Hier, les juges de la Cour constitutionnelle ont estimé par 9 voix contre 2 que la libéralisation du port du foulard était une atteinte au caractère laïque de la République. Cet arrêt très dur pourrait préfigurer une interdiction du parti au pouvoir accusé d’être «un centre d’activité antilaïque» devant la Cour constitutionnelle.

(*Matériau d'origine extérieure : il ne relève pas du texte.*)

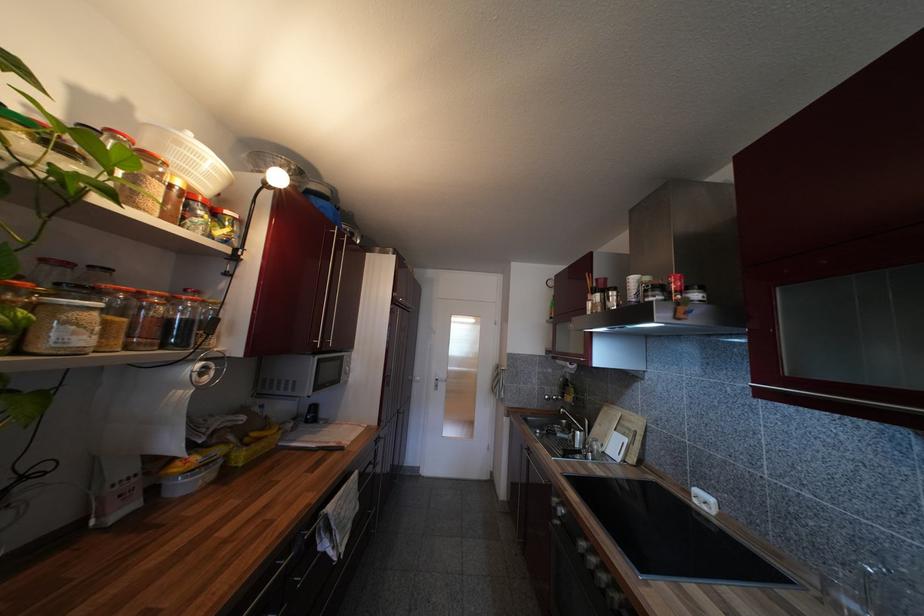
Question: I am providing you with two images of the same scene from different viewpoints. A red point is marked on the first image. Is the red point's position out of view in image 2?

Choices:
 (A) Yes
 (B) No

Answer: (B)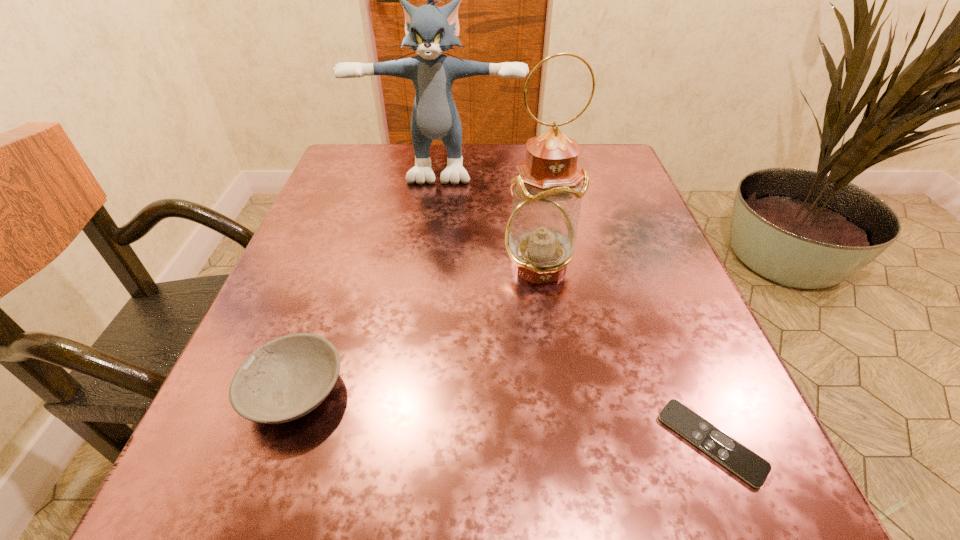
This screenshot has width=960, height=540. What are the coordinates of `the farthest object` in the screenshot? It's located at (430, 30).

Cette tentative de libéralisation du port du foulard est l’un des principaux points de l’acte d’accusation présenté début mars, qui, outre la dissolution du parti, demande l’interdiction de l’exercice de la politique pour le Premier ministre, Recep Tayyip Erdogan, et le chef de l’Etat, Abdullah Gül, ce pour une durée de cinq ans. «Ce verdict aura clairement un impact sur la procédure en cours», a affirmé le politologue et spécialiste de l’islam politique Rusen Cakir. «Les juges de la Cour Constitutionnelle se considèrent comme les ultimes remparts d’une République qu’ils considèrent menacée par l’islamisme et le séparatisme kurde», renchérit Ahmet Insel, universitaire de la gauche libérale, estimant probable l’interdiction de l’AKP, triomphalement reconduit au pouvoir en juillet avec 46,5 % des voix.
Interdits. Une procédure similaire avait par ailleurs été ouverte peu avant contre le parti kurde DTP accusé de liens avec la guérilla du PKK. Plus de 24 partis ont été interdits depuis 1962… et de nouvelles formations aussitôt créées en remplacement. La situation n’en est pas moins inédite pour un pays qui a commencé en 2005 ses négociations d’adhésion à l’UE. Les Européens sont inquiets mais restent profil bas. Ces procédures sont légales et souvent entérinées par les juges de Strasbourg, comme la dissolution du parti islamiste Refah, jugée en 2003 «nécessaires à la protection de la démocratie». C’est en tirant la leçon de tels échecs que Erdogan créa l’AKP qui se proclame pour l’Europe et la démocratie.